**WHAT IS REQUIRED**
What you return should be each line of the data containing the string "Paths".

**GIVEN DATA**

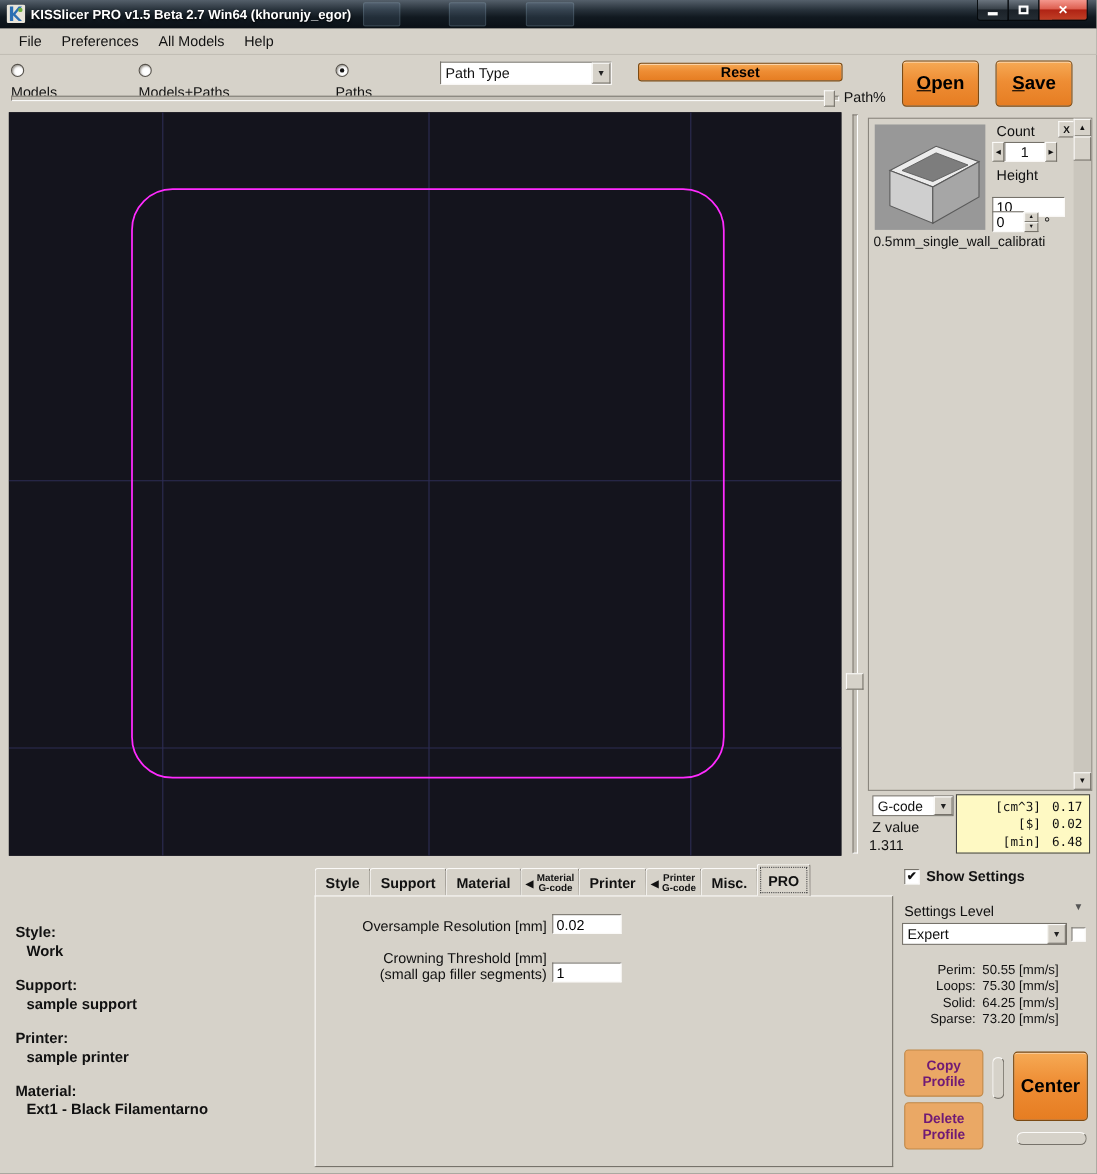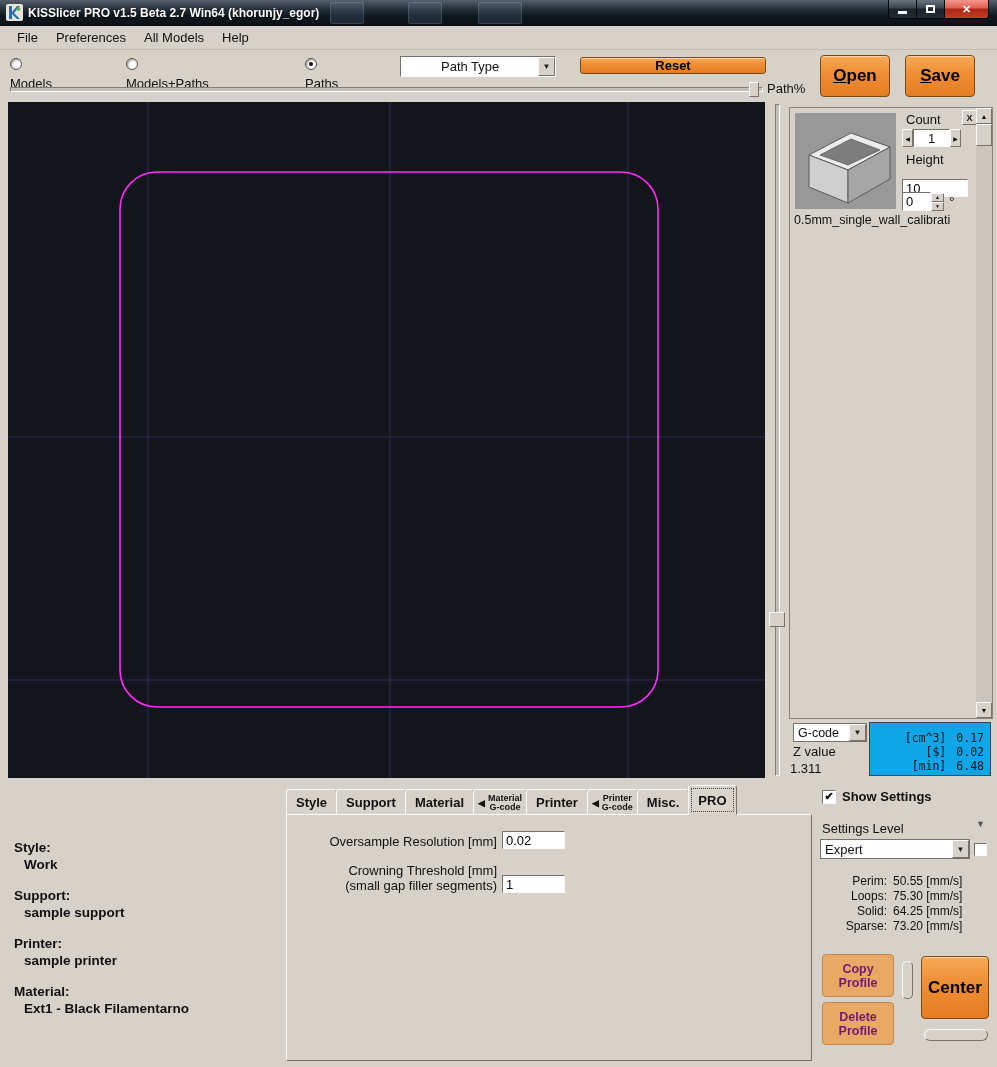--- a/index.html
+++ b/index.html
@@ -71,22 +71,22 @@
   .model-name { position:absolute; left:4px; top:105px; width:196px; font-size:12.5px; white-space:nowrap; overflow:hidden; }
 
   .vscroll { position:absolute; right:0; top:0; width:16px; height:100%; background:#cac6bd; }
   .vscroll .sbtn { position:absolute; left:0; width:16px; height:16px; display:flex; align-items:center; justify-content:center; font-size:7px; }
   .vscroll .sthumb { position:absolute; left:0; top:16px; width:16px; height:22px; }
 
   
   .gcode-combo { position:absolute; left:793px; top:723px; width:74px; height:19px; border:1px solid #76726a; }
   .zlabel { position:absolute; left:793px; top:744px; font-size:13px; }
   .zvalue { position:absolute; left:790px; top:761px; font-size:13px; }
-  .stats-box { position:absolute; left:869px; top:722px; width:122px; height:54px; background:#0ea5e9; border:1px solid #444;
-    font-family:"DejaVu Sans Mono",monospace; font-size:11.5px; padding:8px 6px; display:grid; grid-template-columns:1fr auto; column-gap:10px; align-content:space-between; }
+  .stats-box { position:absolute; left:869px; top:722px; width:122px; height:54px; background:#fef9c3; border:1px solid #444;
+    font-family:"DejaVu Sans Mono",monospace; font-size:11.5px; padding:3px 6px; display:grid; grid-template-columns:1fr auto; column-gap:10px; align-content:space-between; }
   .stats-box span { text-align:right; white-space:pre; }
 
   
   .tabrow { position:absolute; left:286px; top:785px; height:30px; display:flex; align-items:flex-end; }
   .tab { height:26px; padding:0 9px; display:flex; align-items:center; justify-content:center; font-weight:bold; font-size:13px;
     background:#d6d2c9; border-top:1px solid #fbfaf8; border-left:1px solid #fbfaf8; border-right:1px solid #76726a; border-radius:3px 3px 0 0; margin-right:-1px; }
   .tab.gcode { padding:0 4px; font-size:9px; gap:3px; }
   .tab .tri { font-size:9px; }
   .tab .two-line { display:flex; flex-direction:column; line-height:9px; text-align:center; }
   .tab.active { height:30px; z-index:3; background:#d9d5cc; outline:1px dotted #444; outline-offset:-4px; border-bottom:1px solid #d9d5cc; }
@@ -161,21 +161,21 @@
   </div>
   <div class="radio" style="left:126px;">
     <span class="radio-circle"></span>
     <span>Models+Paths</span>
   </div>
   <div class="radio checked" style="left:305px;">
     <span class="radio-circle"></span>
     <span>Paths</span>
   </div>
 
-  <div class="combo abs sunken" style="left:400px; top:56px; width:156px; height:21px;padding-left:36px;">
+  <div class="combo abs sunken" style="left:400px; top:56px; width:156px; height:21px;">
     <span class="combo-text">Path Type</span>
     <span class="combo-arrow raised">▼</span>
   </div>
 
   <div class="reset-btn btn-orange">
       <span>Reset</span>
     </div>
 
   <div class="open-btn btn-orange">
     <span><span class="u">O</span><span>pen</span></span>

**RESPONSE FOR THIS EXERCISE**
     <span>Models+Paths</span>
     <span>Paths</span>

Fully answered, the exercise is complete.